Buzz Feed actually details documents on the Trump Tower project in Moscow

(courtesy zerohedge)

BuzzFeed Throws Hail Mary: Publishes New Trump Tower Moscow Docs

After last week’s embarrassing debacle in which special counsel Robert Mueller issued a rare statement calling bullshit on BuzzFeed over their Trump Tower Moscow report that Trump ordered his attorney Michael Cohen to lie about the timeline, the beleaguered news outlet has taken a second bite at the apple with a new report (oddly written by a completely different journalist) refuting comments by Trump lawyer Rudy Giuliani that “no plans were ever made” for the project.

Not so fast Rudy

In their new report, BuzzFeed claims that the Trump Tower Moscow idea was “led by Trump’s then-lawyer, Michael Cohen, and his associate Felix Sater” despite writing in November that Sater both thought of and spearheaded the idea, turning to Cohen to “get it off the ground” while overpromising that he could seal the deal through his Russian connections that never panned out.

Sater, a brash real estate promoter who pleaded guilty to racketeering in 1998 and became a longtime asset to US law enforcement and intelligence agencies, had worked with the Trump Organization on deals in the past and said he came up with the idea. Cohen, Sater recalled, said, “Great idea.” –BuzzFeed

Today’s “gotcha,” however is that the project had progressed much further than Giuliani claimed on Monday when he told the New Yorker “no plans were ever made. There were no drafts. Nothing in the file.”Not true, writes BuzzFeed’s Azeen Ghorayshi.

The president and his representatives have dismissed the project as little more than a notion — a rough plan led by Trump’s then-lawyer, Michael Cohen, and his associate Felix Sater, of which Trump and his family said they were only loosely aware as the election campaign gathered pace.

On Monday, his lawyer, Rudy Giuliani, said “the proposal was in the earliest stage,” and he went on to tell the New Yorker that “no plans were ever made. There were no drafts. Nothing in the file.”

However, hundreds of pages of business documents, emails, text messages, and architectural plans, obtained by BuzzFeed News over a year of reporting, tell a very different story. Trump Tower Moscow was a richly imagined vision of upscale splendor on the banks of the Moscow River. –BuzzFeed

Trump Tower Moscow hasn’t exactly been a secret, admits BuzzFeed, noting that Donald Trump tweeted about it following the 2013 Miss Universe pageant, and writing in his book The Art of the Deal that he had been trying to expand his business empire into Russia for over 30 years.

Donald J. Trump

@realDonaldTrump

@AgalarovAras I had a great weekend with you and your family. You have done a FANTASTIC job. TRUMP TOWER-MOSCOW is next. EMIN was WOW!

◆ **PARTS OF THE EXERCISE**
a: Summarize the article on BuzzFeed's Trump Tower Moscow reporting in two sentences.
b: According to the article on BuzzFeed's Trump Tower Moscow reporting, what crime did Felix Sater plead guilty to in 1998?

◆ **GIVEN DATA**

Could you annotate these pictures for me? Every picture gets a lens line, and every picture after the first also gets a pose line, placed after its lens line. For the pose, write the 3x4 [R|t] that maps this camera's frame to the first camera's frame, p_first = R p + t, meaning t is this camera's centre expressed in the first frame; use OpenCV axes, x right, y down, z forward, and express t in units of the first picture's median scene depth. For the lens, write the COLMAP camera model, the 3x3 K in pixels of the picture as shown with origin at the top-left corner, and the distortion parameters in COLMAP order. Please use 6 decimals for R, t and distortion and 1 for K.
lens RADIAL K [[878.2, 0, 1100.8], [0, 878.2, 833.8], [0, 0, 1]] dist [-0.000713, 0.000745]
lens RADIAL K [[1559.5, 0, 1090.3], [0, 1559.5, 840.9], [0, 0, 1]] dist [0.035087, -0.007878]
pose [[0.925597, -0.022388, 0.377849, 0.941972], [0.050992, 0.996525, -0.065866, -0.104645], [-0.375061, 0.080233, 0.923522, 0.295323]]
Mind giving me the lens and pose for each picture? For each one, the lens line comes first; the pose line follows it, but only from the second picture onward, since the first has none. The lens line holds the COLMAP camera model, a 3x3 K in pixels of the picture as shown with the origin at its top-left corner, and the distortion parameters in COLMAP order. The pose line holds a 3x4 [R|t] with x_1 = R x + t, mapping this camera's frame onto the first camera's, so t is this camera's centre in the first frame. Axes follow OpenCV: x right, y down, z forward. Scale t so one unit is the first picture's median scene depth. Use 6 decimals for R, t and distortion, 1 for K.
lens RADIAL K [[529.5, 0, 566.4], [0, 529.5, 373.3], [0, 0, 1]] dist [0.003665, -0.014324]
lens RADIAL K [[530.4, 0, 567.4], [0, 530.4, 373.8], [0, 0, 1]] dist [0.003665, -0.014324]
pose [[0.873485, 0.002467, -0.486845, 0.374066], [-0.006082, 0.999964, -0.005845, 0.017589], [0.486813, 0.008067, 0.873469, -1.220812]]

◆ **ANSWERS FOR THE TASKS**
a: After special counsel Robert Mueller issued a statement disputing BuzzFeed's report that Trump ordered Michael Cohen to lie about the project's timeline, BuzzFeed published a new report challenging Rudy Giuliani's claim that "no plans were ever made" for Trump Tower Moscow. The new report says that hundreds of pages of business documents, emails, text messages, and architectural plans obtained by BuzzFeed News show the project had progressed much further than Giuliani claimed.

b: Racketeering.